I’m being a bit glib about all of this, but there’s darkness here, too. I’ve suffered from a more substantive type of memory loss for a long time. I have a really hard time remembering really hard times, and that has more to do with dissociation than with anything else. The downside to your brain protecting you from life-threatening situations is that it makes everything blurry: all the good that is present even during the bad. But, I guess that’s the same type of forgetting that allows us to have more than one child, for instance, or that allows a certain someone to have more than one term in office.
Hanging in the corner of my mind, is the specter of Alzheimer’s Disease. My grandmother developed it late in life and each time I forget something important, I wonder if it’s a sign. I also think about it when I inevitably encounter a friend who has given up deodorant that contains aluminum. This happens so frequently that it’s almost alarming. Why am I so late to the party here? And, I keep forgetting to ask if the risk of aluminum has to do with Alzheimer’s or something else.

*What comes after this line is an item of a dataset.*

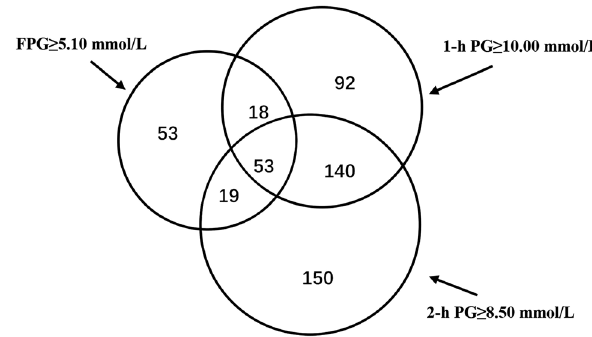
Figure 1: The incidence of gestational diabetes mellitus (GDM) among the maternal age subgroups in pregnant women.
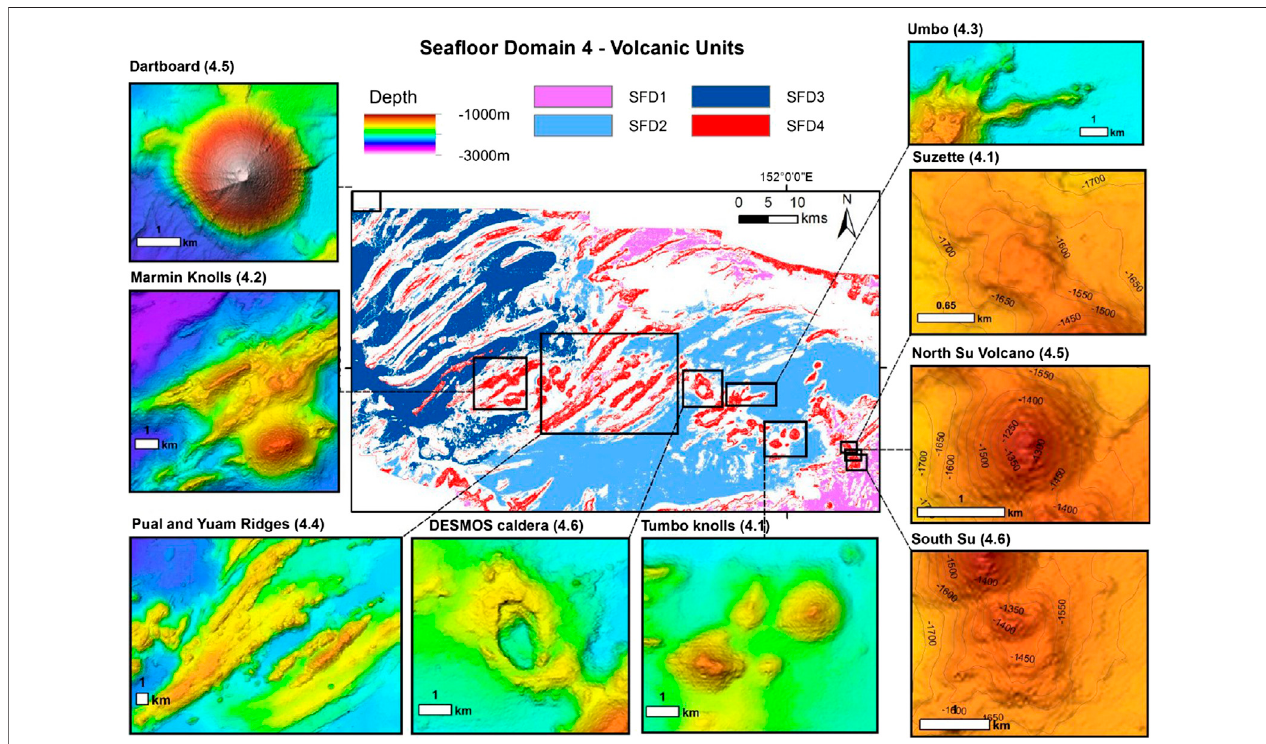
FIGURE 6 | Examples of volcanic edi fi ces within SFD4 and their distribution across the EMB. Known and surveyed volcanic features are used here as examples with the names and Type 4 subclass shown in brackets. White scale bar for inset images represents 1 km. Base layer represents BTM results from Figure 4 . More detailed information is given in Supplementary Table S2 .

At any rate, as with memory loss in general, lifestyle changes seem to be the best way to reduce the risk of Alzheimer's. Plus, groundbreaking work in Alzheimer’s research is underway in my state, which gives me great hope. Too bad the current president and his administration are trying to cut funding for this lifesaving work. Speaking of people I wish I could forget…
Perhaps the best way for me to deal with this “quick forgetter” is to live in the present as much as possible. It should be easy, considering, but for someone who forgets so much, I sure do have a lot of nostalgia. But, I’ve noticed that time is starting to collapse–I have lost almost all of 2023, for instance, so maybe the nostalgia will abate soon, too.
After all, as they say, “Yesterday’s a mystery, tomorrow is…also a mystery, Today is the present and also a gift.”
That doesn’t sound exactly right, but I've forgotten how it goes.